Naturaleza, vida de pueblo y una palabra que lo define: agradecido.

Nature, animals and small-town life: the personal side of Vista’s founder, far from balance sheets.

When asked to give his life a title, Miguel Galuccio answered with a single word: “Grateful.” The founder of Vista Energy often speaks about his career as an adventure rather than a career plan, and when asked what moves him, he does not mention market valuations or barrels per day. He talks about people, about moments, and admits one weakness: he is deeply moved when something bad happens to someone small or defenseless.

He traces that sensitivity back to his childhood in Paraná. The son of a baker who later opened a supermarket and an English teacher, he grew up between the rugby club and the small ventures his father let each of the four brothers try. He sold eggs from chickens he raised and made popcorn for the bar on the corner. From the club, he learned something he would later bring into business: that nothing is done alone, and that before playing, someone has to mark the field and fix the clubhouse.

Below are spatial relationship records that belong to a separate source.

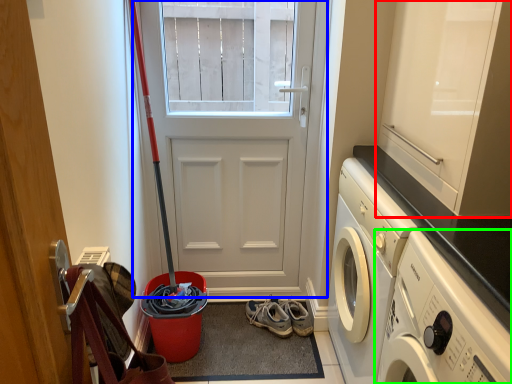
Question: Considering the real-world distances, which object is closest to cabinetry (highlighted by a red box)? door (highlighted by a blue box) or washing machine (highlighted by a green box).

Choices:
 (A) door
 (B) washing machine

Answer: (B)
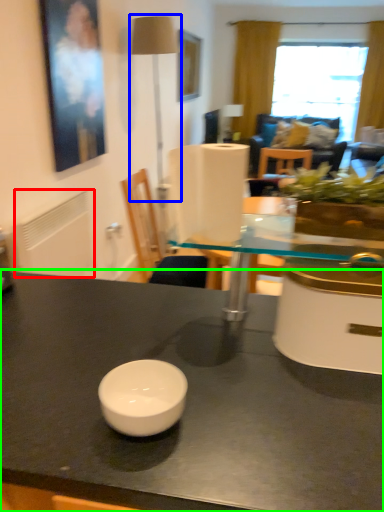
Question: Estimate the real-world distances between objects in this image. Which object is closer to radiator (highlighted by a red box), table lamp (highlighted by a blue box) or table (highlighted by a green box)?

Choices:
 (A) table lamp
 (B) table

Answer: (B)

An empathy learned in small towns

Galuccio says small-town life left him with a tool he now values more than any degree: the ability to understand the person in front of him. He says he can be at the family farm in Entre Ríos talking with the foreman, whom he admires, and the next day sit in New York with an investor, and genuinely connect with both. He considers that empathy one of the things that enrich his life.

Nature is the other constant. As a child, he was drawn to animals and the outdoors, and it was precisely a field practice at an oilfield in the south that showed him that oil combined everything he was looking for: remote places, technology and teamwork. Today, with more time and more freedom than at the beginning of his career, he says he often returns to those passions he had to postpone for years, the ones that connect him with the countryside and with people.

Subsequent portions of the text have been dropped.